I don't really know why I should have expected his sympathy, but he only laughed, laughed so much and so long that the tears ran down his cheeks and he had to sit down.

"Oh, Pope--a chipmunk! He might at least have allowed you the dignity of a bear or a mountain lion!"

"There are no mountain lions in these parts," I said with some dignity.

"Or a duck-billed platypus. Oh, I say, Pope, it's too rich. I can't help picturing it. Did they coo? Oh, Lord!"

"It was nauseating!" I retorted in accents so genuine that he laughed again.

"It's no laughing matter, I tell you, Jack," I said. "The boy is completely bewitched. He thinks he adores her. He doesn't. I know."

And bit by bit, while his expression grew interested, I told him all that I had heard.

"It's animal, purely animal," I concluded. "And he doesn't know it."

"By George!

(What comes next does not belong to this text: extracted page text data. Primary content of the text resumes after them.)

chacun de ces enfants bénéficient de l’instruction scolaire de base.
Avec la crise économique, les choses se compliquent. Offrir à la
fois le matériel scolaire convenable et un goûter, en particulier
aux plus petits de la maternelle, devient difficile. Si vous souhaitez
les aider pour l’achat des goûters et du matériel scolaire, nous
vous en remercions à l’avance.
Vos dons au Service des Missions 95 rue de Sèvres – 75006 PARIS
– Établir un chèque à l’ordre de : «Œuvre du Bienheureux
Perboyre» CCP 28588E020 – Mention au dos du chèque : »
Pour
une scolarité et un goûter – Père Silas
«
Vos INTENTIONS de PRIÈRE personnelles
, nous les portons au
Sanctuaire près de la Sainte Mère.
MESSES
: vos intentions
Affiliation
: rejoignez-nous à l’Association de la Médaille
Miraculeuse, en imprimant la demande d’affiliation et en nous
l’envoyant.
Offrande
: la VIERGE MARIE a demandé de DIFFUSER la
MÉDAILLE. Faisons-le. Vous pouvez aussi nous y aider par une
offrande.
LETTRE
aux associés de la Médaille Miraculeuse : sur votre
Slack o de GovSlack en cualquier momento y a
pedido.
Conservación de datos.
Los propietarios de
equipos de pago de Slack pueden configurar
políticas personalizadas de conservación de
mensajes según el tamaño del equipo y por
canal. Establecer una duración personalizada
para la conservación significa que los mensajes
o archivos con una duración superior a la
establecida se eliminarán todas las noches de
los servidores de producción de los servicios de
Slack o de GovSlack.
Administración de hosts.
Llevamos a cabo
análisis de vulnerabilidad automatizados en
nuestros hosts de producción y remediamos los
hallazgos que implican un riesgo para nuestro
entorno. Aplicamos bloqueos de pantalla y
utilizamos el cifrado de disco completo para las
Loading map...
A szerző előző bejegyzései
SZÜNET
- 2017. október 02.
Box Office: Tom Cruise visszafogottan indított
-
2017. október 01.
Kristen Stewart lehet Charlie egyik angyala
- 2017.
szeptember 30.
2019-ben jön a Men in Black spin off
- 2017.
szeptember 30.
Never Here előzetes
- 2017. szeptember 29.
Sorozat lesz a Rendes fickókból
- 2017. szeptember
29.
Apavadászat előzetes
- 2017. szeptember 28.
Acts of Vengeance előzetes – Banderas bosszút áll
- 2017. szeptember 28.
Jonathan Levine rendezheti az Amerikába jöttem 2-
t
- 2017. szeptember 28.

He's awakening, you think?"

"I'm sure of it. She's leading him on, for the mere sport of the thing. It has been going on for four months now, almost every day.

He's pretty desperate. She won't marry him. She doesn't love him. She loves n.o.body--but herself."

"What will be the end of the matter?" he asked.

I shrugged.

"She'll throw him over when she debases him."

"Debase--!"

"Yes," I said wildly. "I tell you he thinks her an angel, Can't you see? A man doesn't learn that sort of thing--_her_ sort of thing--from the woman he loves. It's like hearing impurity from the lips of one's G.o.d! And you ask me if she's debasing him! Why, Jack, he's all ideals still. The world has taught him something, but he still holds fast to his childish faith in everyone."

"Bless him! He does." And then, "What can I do, Pope?"

"Nothing. I'm waiting. But I don't like his temper. It's dangerous. I think he's beginning to suspect her sincerity and when he finds out that she's still playing false with Channing Lloyd--then look out!"

"You're going to tell him?"

"No, he'll discover it. She's quite brazen."

He was silent for a while.

"Pope, you surprise me," he muttered at last. "The modern girls, I give them up. There's a name for this sort, perverted coquettes, '_teasers.'_ The man of the world abominates them, they're beneath contempt; but Jerry--No," he remarked with a shake of the head, "he wouldn't understand that."

"And when he does?"

"H--m!"

His manner added no encouragement.

"It would serve her jolly well right," he muttered cryptically in a moment.

"What?" I asked.

I think he understood Jerry now as well as I did.

"Violence," he blurted out.

"Ah! Then I'm not a fool. You agree with me."

"I'm glad I'm not in Lloyd's shoes, that's all."

We resumed our walk, turning back toward the Manor, and I told him of how matters stood with Jerry and Una. He had not met her, but he knew her history and was, I think, willing to accept her upon her face value.

"But you can't match mere affection with that sort of witchcraft!" he said. "It's like trying to treat the hydrophobia with eau de Cologne.

It can't be done, my boy. Your device does credit to your heart if not to your intelligence. She may come in a pretty bottle which exudes comforting odors but she's not for him."